Visiting US Secretary of State John Kerry will not offer any apologies to the people of Hiroshima over the 1945 atomic bombing of the Japanese city, a senior US official says.
Kerry arrived in Hiroshima on Sunday and is reportedly arranging for a trip by President Barack Obama as the first US president to visit the city, as part of his trip to Japan for a G7 summit in late May.
“If you are asking whether the secretary of state came to Hiroshima to apologize, the answer is no,” a senior US official told reporters Sunday, on condition of anonymity.
“If you are asking whether the secretary and I think all Americans and all Japanese are filled with sorrow at the tragedies that befell so many of our countrymen, the answer is yes,” he noted.
Kerry and a number of other foreign ministers are slated to visit Peace Memorial Park as well as a museum dedicated to the obliteration of the city by an American atomic bomb on August 6, 1945.
The bombing killed nearly 140,000 people and was shortly followed by another US atomic bombing on the port city of Nagasaki, killing about 70,000 people three days later.
Kerry was visiting the memorial to “recognize the huge loss of life” during the war, said State Department spokesman Mark Toner.
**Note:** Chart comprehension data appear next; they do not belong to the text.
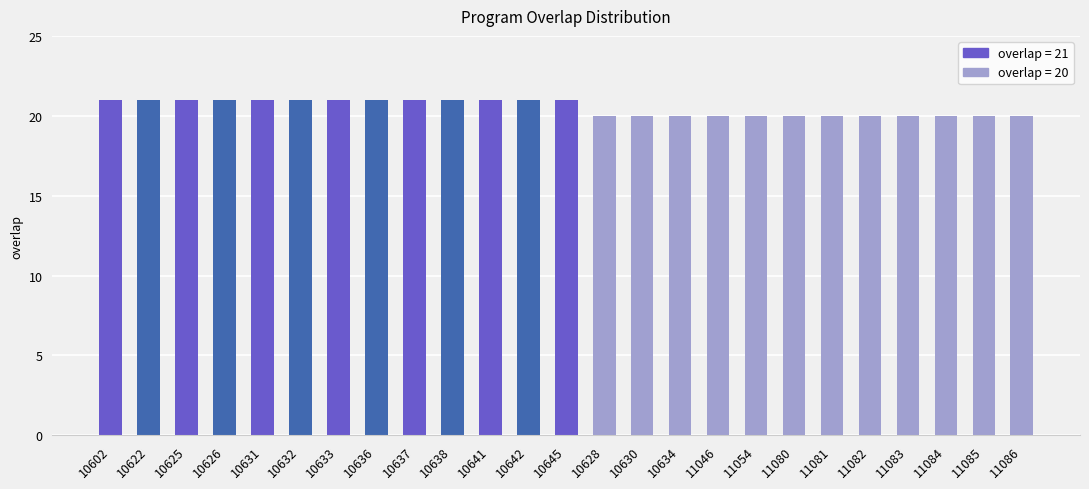

What is the smallest value displayed?

20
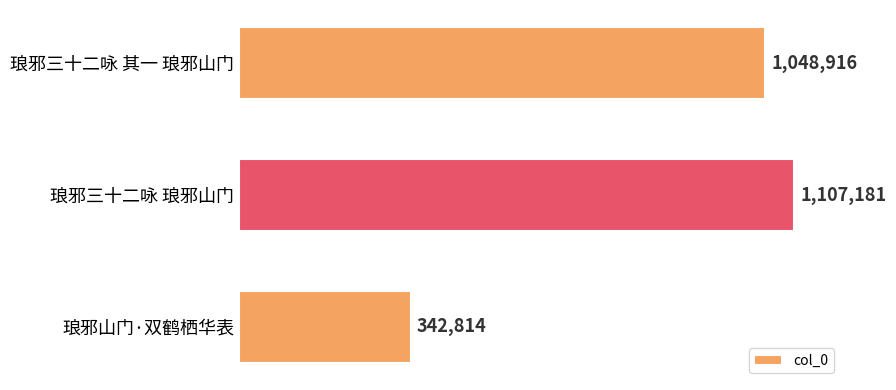

Are the bars horizontal?

Yes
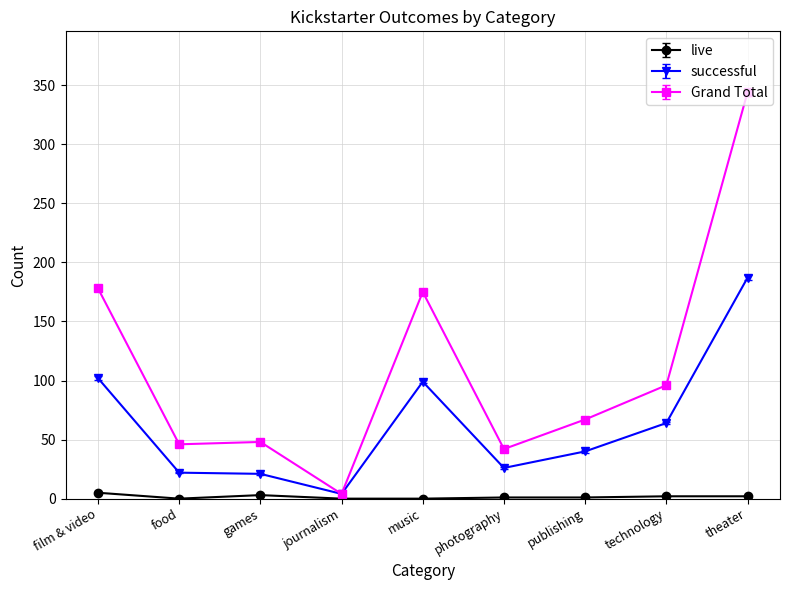

The successful series shows 187 at theater. True or false?

True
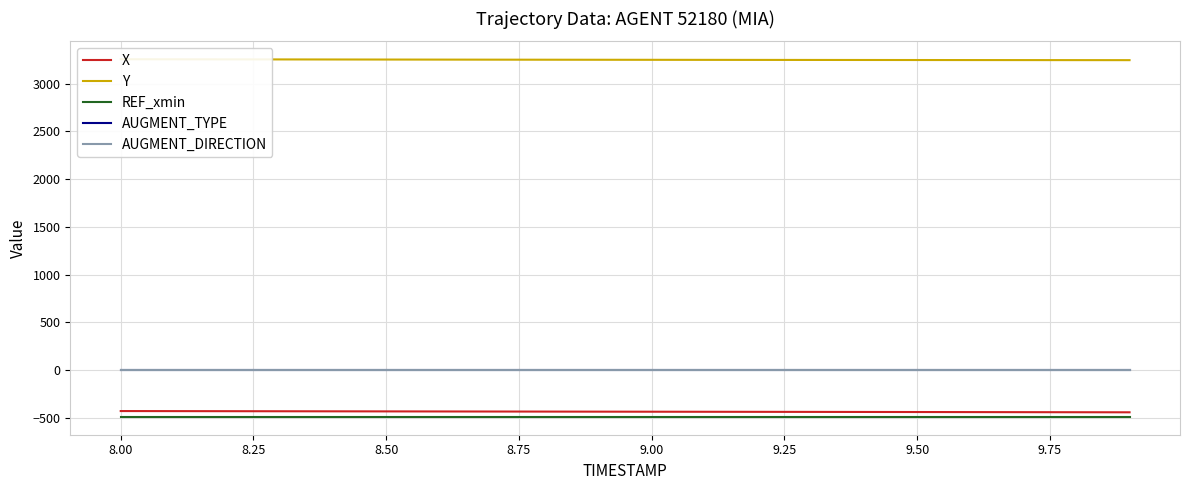

True or false: REF_xmin and AUGMENT_TYPE intersect in this chart.

False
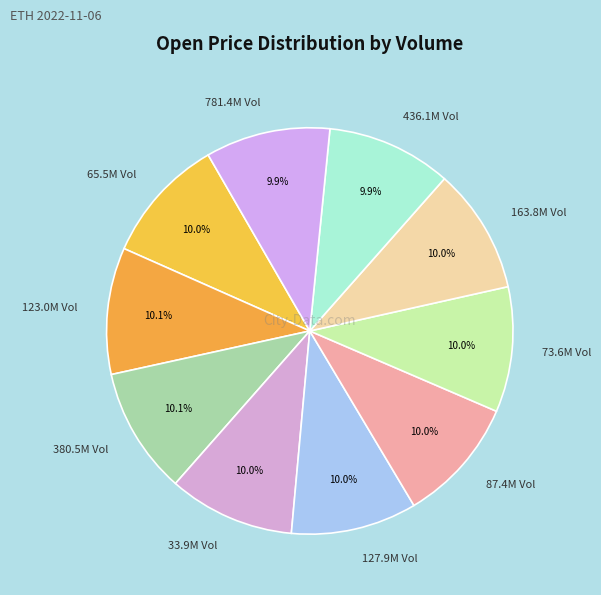

Does any single category account for the majority?

No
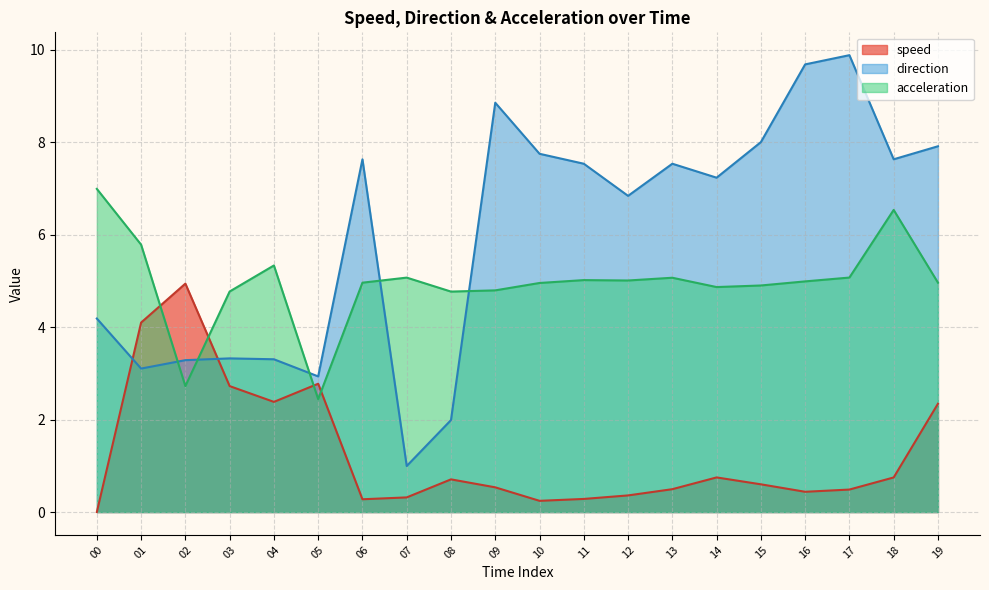

How many values in the speed series exceed 0?

19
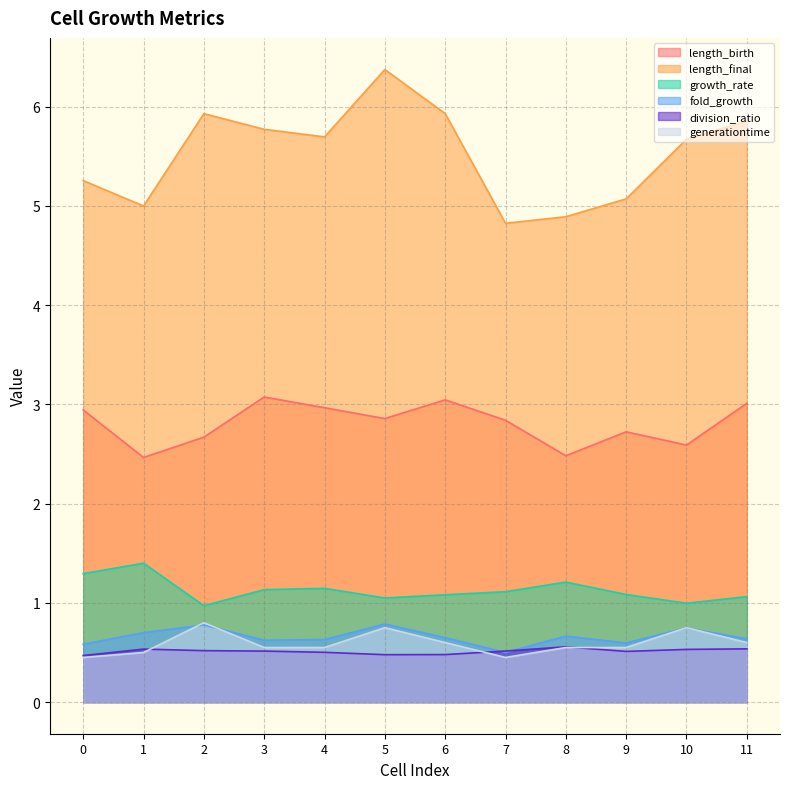

True or false: generationtime has a value of 0.5 at 8.

True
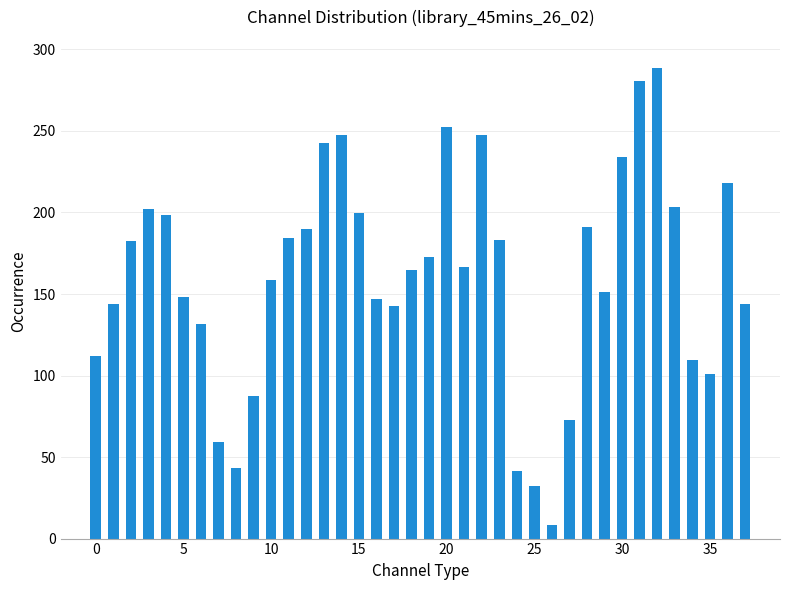

What is the difference between the second highest and second lowest values?

248.1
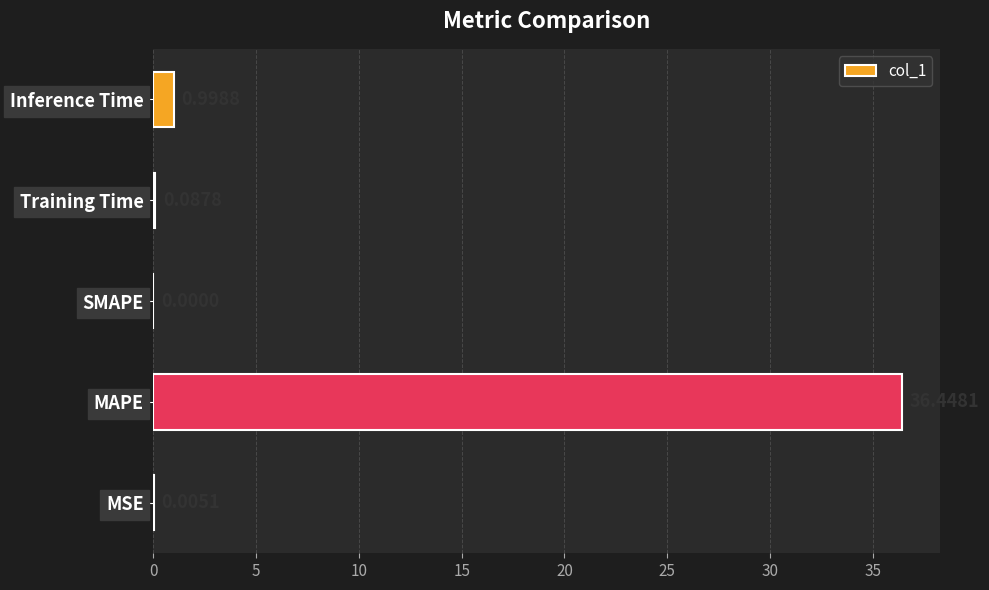

At which label is the value closest to 18?

Inference Time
“It is also an acknowledgement that since the end of World War II that the United States and Japan have become the closest of friends and strong allies,” he added.
Attending the two-day G7 gathering was also on Kerry’s agenda, where he will be discussing with other leaders “urgent international political and security concerns and to speak with one, clear voice on concrete actions needed.”
Diplomats from nuclear-armed Britain and France, as well as Canada, Germany, Italy and Japan will also partake in the G7 meeting.
Kerry’s trip to Japan comes after a visit to Afghanistan where he met with Afghan President Ashraf Ghani on Saturday.